__Material for this task__.
________________

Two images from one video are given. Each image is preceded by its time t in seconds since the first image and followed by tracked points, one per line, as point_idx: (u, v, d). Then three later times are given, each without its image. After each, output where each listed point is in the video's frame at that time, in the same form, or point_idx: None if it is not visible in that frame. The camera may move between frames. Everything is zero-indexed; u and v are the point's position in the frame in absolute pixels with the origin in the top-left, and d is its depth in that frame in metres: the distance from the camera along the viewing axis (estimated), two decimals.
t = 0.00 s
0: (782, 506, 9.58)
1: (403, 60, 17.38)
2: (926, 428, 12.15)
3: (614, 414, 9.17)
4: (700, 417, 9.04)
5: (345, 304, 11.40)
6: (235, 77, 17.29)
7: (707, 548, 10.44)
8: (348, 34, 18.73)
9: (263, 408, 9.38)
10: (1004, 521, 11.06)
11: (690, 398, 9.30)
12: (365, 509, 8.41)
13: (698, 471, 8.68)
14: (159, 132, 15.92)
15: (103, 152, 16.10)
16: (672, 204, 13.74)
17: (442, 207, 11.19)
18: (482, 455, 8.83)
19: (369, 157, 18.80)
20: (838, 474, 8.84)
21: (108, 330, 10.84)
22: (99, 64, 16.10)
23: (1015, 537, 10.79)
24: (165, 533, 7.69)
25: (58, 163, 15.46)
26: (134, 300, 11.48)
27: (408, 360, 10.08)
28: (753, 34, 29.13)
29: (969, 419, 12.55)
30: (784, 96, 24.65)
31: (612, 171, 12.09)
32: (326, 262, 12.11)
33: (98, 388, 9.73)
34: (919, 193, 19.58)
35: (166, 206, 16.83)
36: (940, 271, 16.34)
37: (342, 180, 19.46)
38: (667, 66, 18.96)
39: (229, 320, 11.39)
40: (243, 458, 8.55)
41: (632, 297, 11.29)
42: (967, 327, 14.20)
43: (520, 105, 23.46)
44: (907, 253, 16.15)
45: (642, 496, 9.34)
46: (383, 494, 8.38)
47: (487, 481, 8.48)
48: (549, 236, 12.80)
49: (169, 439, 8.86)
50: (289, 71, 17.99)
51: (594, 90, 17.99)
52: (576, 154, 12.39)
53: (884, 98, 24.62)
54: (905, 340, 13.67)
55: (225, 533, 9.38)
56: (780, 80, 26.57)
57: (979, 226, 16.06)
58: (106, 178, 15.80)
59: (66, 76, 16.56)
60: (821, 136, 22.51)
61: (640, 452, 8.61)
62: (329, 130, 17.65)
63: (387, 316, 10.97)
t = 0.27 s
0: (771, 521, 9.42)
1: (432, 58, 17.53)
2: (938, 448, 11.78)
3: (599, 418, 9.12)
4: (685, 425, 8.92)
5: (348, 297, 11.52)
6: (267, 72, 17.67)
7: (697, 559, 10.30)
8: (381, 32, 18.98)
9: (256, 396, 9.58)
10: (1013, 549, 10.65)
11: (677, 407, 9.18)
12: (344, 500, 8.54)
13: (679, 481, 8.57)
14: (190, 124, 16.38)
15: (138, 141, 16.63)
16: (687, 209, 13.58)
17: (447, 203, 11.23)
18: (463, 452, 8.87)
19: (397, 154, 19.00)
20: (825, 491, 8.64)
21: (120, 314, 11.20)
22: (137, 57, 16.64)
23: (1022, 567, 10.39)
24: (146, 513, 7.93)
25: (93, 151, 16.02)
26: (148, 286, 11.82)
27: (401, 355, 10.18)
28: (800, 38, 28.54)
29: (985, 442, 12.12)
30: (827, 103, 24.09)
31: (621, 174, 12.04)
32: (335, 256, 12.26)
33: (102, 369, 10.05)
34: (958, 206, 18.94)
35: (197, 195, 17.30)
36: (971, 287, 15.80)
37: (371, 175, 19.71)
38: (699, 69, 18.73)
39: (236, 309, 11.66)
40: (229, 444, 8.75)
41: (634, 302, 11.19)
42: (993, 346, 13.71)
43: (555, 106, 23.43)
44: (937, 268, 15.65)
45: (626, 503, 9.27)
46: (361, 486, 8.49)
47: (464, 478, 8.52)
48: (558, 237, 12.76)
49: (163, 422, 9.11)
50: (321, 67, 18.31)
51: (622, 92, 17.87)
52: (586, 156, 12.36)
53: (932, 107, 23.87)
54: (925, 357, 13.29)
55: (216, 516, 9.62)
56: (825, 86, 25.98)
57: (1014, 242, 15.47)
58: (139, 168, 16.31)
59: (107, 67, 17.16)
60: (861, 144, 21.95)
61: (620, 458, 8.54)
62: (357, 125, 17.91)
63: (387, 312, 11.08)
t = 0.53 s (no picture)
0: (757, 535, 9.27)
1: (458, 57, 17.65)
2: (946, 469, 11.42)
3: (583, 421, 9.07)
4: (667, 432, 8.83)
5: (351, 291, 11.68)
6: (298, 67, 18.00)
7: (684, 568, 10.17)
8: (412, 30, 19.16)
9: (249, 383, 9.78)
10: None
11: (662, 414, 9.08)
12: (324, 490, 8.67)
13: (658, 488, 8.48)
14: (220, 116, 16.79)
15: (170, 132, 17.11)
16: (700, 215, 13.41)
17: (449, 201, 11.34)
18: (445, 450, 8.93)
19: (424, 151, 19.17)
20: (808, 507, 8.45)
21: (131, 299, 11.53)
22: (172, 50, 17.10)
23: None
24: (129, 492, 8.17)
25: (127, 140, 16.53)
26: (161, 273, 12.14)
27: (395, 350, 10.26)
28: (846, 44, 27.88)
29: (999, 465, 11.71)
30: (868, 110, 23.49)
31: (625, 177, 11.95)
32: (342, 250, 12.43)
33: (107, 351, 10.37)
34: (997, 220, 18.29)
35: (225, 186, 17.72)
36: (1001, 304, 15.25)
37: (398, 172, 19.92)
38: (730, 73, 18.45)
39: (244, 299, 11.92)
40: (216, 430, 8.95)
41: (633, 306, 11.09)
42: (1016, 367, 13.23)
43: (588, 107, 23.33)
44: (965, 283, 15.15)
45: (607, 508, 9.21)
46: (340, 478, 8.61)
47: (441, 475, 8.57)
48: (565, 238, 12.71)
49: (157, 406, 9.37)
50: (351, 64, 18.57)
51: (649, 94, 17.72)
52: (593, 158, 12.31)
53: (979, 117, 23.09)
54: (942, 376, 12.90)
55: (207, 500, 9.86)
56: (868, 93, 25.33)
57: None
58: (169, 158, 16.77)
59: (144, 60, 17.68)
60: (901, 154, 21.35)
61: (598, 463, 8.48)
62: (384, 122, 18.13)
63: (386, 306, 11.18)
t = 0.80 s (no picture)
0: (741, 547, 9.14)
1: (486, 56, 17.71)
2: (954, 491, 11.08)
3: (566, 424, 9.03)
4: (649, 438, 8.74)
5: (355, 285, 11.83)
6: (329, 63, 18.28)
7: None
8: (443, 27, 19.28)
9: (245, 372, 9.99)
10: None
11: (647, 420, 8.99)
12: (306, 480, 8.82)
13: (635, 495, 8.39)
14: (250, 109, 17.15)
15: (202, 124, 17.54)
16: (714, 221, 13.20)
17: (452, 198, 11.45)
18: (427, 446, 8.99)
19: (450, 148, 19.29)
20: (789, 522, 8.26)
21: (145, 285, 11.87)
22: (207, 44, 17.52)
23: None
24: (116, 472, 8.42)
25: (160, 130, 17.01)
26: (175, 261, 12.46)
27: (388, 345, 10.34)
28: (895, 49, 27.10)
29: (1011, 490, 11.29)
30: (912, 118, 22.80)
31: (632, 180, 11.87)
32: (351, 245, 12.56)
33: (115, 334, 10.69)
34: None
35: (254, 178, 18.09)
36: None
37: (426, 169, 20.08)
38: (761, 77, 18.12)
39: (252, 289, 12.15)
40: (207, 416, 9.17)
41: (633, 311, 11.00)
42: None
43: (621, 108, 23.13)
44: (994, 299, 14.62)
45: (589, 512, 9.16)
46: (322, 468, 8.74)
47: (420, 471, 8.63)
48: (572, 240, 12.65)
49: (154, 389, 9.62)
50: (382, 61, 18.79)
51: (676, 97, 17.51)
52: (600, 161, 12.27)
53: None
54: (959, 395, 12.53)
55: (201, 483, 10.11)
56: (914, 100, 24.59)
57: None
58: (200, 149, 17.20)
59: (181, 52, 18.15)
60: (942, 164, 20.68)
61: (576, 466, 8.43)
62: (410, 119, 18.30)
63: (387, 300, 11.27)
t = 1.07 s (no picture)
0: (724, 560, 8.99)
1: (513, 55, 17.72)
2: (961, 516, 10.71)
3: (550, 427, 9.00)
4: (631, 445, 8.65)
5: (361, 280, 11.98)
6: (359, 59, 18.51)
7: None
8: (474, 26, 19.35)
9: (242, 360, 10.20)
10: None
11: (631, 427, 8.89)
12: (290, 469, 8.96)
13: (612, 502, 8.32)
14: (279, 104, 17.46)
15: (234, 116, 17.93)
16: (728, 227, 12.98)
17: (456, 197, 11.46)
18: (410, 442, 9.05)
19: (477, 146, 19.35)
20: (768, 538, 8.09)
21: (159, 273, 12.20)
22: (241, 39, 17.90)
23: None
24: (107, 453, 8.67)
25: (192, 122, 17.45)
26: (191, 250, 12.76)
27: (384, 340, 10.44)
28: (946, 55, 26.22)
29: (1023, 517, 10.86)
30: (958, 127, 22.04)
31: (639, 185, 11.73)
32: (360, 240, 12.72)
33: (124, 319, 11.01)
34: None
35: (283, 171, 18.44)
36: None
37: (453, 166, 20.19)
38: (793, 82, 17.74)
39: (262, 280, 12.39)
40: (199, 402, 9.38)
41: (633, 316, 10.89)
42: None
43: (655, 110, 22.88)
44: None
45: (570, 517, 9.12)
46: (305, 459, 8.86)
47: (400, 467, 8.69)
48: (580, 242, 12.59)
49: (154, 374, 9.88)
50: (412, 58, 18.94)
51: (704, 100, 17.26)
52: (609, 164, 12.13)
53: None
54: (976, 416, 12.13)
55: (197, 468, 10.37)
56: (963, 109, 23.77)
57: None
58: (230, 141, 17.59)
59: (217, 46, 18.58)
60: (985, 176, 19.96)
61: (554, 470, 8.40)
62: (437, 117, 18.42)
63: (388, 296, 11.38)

________________

__What this task involves__. All that belongs in your answer is the stretch of entries above from the line with "45: (626, 503, 9.27)" through the line with "t = 0.80 s (no picture)", printed exactly.

__Response to this task__.
45: (626, 503, 9.27)
46: (361, 486, 8.49)
47: (464, 478, 8.52)
48: (558, 237, 12.76)
49: (163, 422, 9.11)
50: (321, 67, 18.31)
51: (622, 92, 17.87)
52: (586, 156, 12.36)
53: (932, 107, 23.87)
54: (925, 357, 13.29)
55: (216, 516, 9.62)
56: (825, 86, 25.98)
57: (1014, 242, 15.47)
58: (139, 168, 16.31)
59: (107, 67, 17.16)
60: (861, 144, 21.95)
61: (620, 458, 8.54)
62: (357, 125, 17.91)
63: (387, 312, 11.08)
t = 0.53 s (no picture)
0: (757, 535, 9.27)
1: (458, 57, 17.65)
2: (946, 469, 11.42)
3: (583, 421, 9.07)
4: (667, 432, 8.83)
5: (351, 291, 11.68)
6: (298, 67, 18.00)
7: (684, 568, 10.17)
8: (412, 30, 19.16)
9: (249, 383, 9.78)
10: None
11: (662, 414, 9.08)
12: (324, 490, 8.67)
13: (658, 488, 8.48)
14: (220, 116, 16.79)
15: (170, 132, 17.11)
16: (700, 215, 13.41)
17: (449, 201, 11.34)
18: (445, 450, 8.93)
19: (424, 151, 19.17)
20: (808, 507, 8.45)
21: (131, 299, 11.53)
22: (172, 50, 17.10)
23: None
24: (129, 492, 8.17)
25: (127, 140, 16.53)
26: (161, 273, 12.14)
27: (395, 350, 10.26)
28: (846, 44, 27.88)
29: (999, 465, 11.71)
30: (868, 110, 23.49)
31: (625, 177, 11.95)
32: (342, 250, 12.43)
33: (107, 351, 10.37)
34: (997, 220, 18.29)
35: (225, 186, 17.72)
36: (1001, 304, 15.25)
37: (398, 172, 19.92)
38: (730, 73, 18.45)
39: (244, 299, 11.92)
40: (216, 430, 8.95)
41: (633, 306, 11.09)
42: (1016, 367, 13.23)
43: (588, 107, 23.33)
44: (965, 283, 15.15)
45: (607, 508, 9.21)
46: (340, 478, 8.61)
47: (441, 475, 8.57)
48: (565, 238, 12.71)
49: (157, 406, 9.37)
50: (351, 64, 18.57)
51: (649, 94, 17.72)
52: (593, 158, 12.31)
53: (979, 117, 23.09)
54: (942, 376, 12.90)
55: (207, 500, 9.86)
56: (868, 93, 25.33)
57: None
58: (169, 158, 16.77)
59: (144, 60, 17.68)
60: (901, 154, 21.35)
61: (598, 463, 8.48)
62: (384, 122, 18.13)
63: (386, 306, 11.18)
t = 0.80 s (no picture)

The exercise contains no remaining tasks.